[INPUT MATERIAL Boundary: Start]

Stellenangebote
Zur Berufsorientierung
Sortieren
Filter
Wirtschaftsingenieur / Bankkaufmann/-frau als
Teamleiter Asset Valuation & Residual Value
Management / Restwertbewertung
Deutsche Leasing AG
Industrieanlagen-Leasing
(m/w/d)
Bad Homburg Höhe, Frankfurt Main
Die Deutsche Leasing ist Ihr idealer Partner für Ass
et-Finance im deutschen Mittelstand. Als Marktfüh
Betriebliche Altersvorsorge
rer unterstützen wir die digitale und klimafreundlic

[INPUT MATERIAL Boundary: End]

> **YOUR INSTRUCTIONS**
A word-for-word restatement of the records above from the line containing "et-Finance im deutschen" to their final line is all the answer should hold.

> **RESULT**
et-Finance im deutschen Mittelstand. Als Marktfüh
Betriebliche Altersvorsorge
rer unterstützen wir die digitale und klimafreundlic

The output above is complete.